Un nouvel entretien préalable s'impose avant de licencier un salarié ayant refusé une mutation disciplinaire

Sofiane Coly
13 mai 2026 ⏱ 13 min de lecture

Le refus d'une mutation disciplinaire impose un nouvel entretien préalable avant le licenciement

La Cour de cassation, dans son arrêt du 18 juin 2025, vient de trancher une question procédurale majeure pour les employeurs : lorsqu'un salarié refuse une mutation géographique prononcée à titre disciplinaire, l'employeur ne peut pas se contenter de licencier sur le fondement du refus initial sans organiser un nouvel entretien préalable. Cette exigence procédurale, souvent méconnue en pratique, expose les entreprises à un risque de nullité du licenciement et de réintégration du salarié.

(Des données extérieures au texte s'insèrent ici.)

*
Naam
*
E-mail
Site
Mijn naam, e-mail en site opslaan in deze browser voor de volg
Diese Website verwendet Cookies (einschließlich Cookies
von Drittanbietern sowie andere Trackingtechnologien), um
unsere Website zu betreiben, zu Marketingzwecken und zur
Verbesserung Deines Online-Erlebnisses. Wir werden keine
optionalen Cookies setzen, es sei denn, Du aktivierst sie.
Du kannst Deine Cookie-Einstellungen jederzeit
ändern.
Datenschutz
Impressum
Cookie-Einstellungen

Pour les DRH et dirigeants d'ETI, cette décision impose une vigilance accrue dans le traitement des mutations disciplinaires refusées. Le respect scrupuleux de la procédure devient une condition impérative de validité du licenciement, sous peine de contentieux coûteux et de condamnations substantielles.

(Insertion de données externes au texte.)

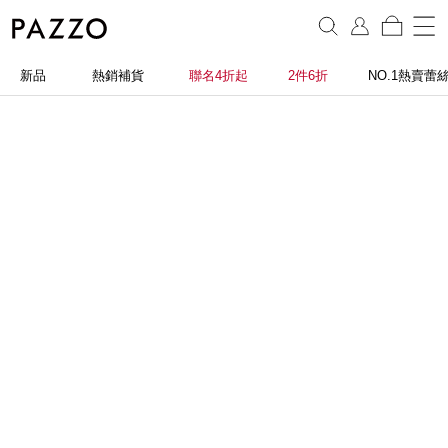
新品
熱銷補貨
聯名4折起
2件6折
NO.1熱賣蕾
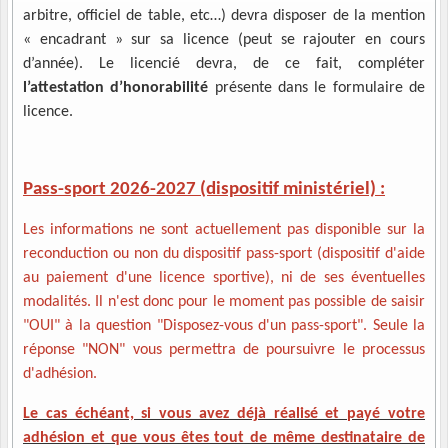
arbitre, officiel de table, etc…) devra disposer de la mention
« encadrant » sur sa licence (peut se rajouter en cours
d’année). Le licencié devra, de ce fait, compléter
l’attestation d’honorabilité
présente dans le formulaire de
licence.
Pass-sport 2026-2027 (dispositif ministériel) :
Les informations ne sont actuellement pas disponible sur la
reconduction ou non du dispositif pass-sport (dispositif d'aide
au paiement d'une licence sportive), ni de ses éventuelles
modalités. Il n'est donc pour le moment pas possible de saisir
"OUI" à la question "Disposez-vous d'un pass-sport". Seule la
réponse "NON" vous permettra de poursuivre le processus
d'adhésion.
Le cas échéant, si vous avez déjà réalisé et payé votre
adhésion et que vous êtes tout de même destinataire de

Le contexte jurisprudentiel : deux procédures distinctes et successives

La mutation disciplinaire : une sanction qui modifie le contrat

La mutation géographique prononcée à titre disciplinaire constitue une sanction au sens de l'article L. 1331-1 du Code du travail. Elle suppose nécessairement que l'employeur ait respecté la procédure disciplinaire préalable, incluant :

  • La convocation à un entretien préalable à sanction (article L. 1332-2 du Code du travail)
  • Le respect d'un délai minimum de cinq jours ouvrables entre la convocation et l'entretien
  • La notification écrite et motivée de la sanction, intervenant au moins un jour franc et au plus un mois après l'entretien préalable (article L. 1332-3)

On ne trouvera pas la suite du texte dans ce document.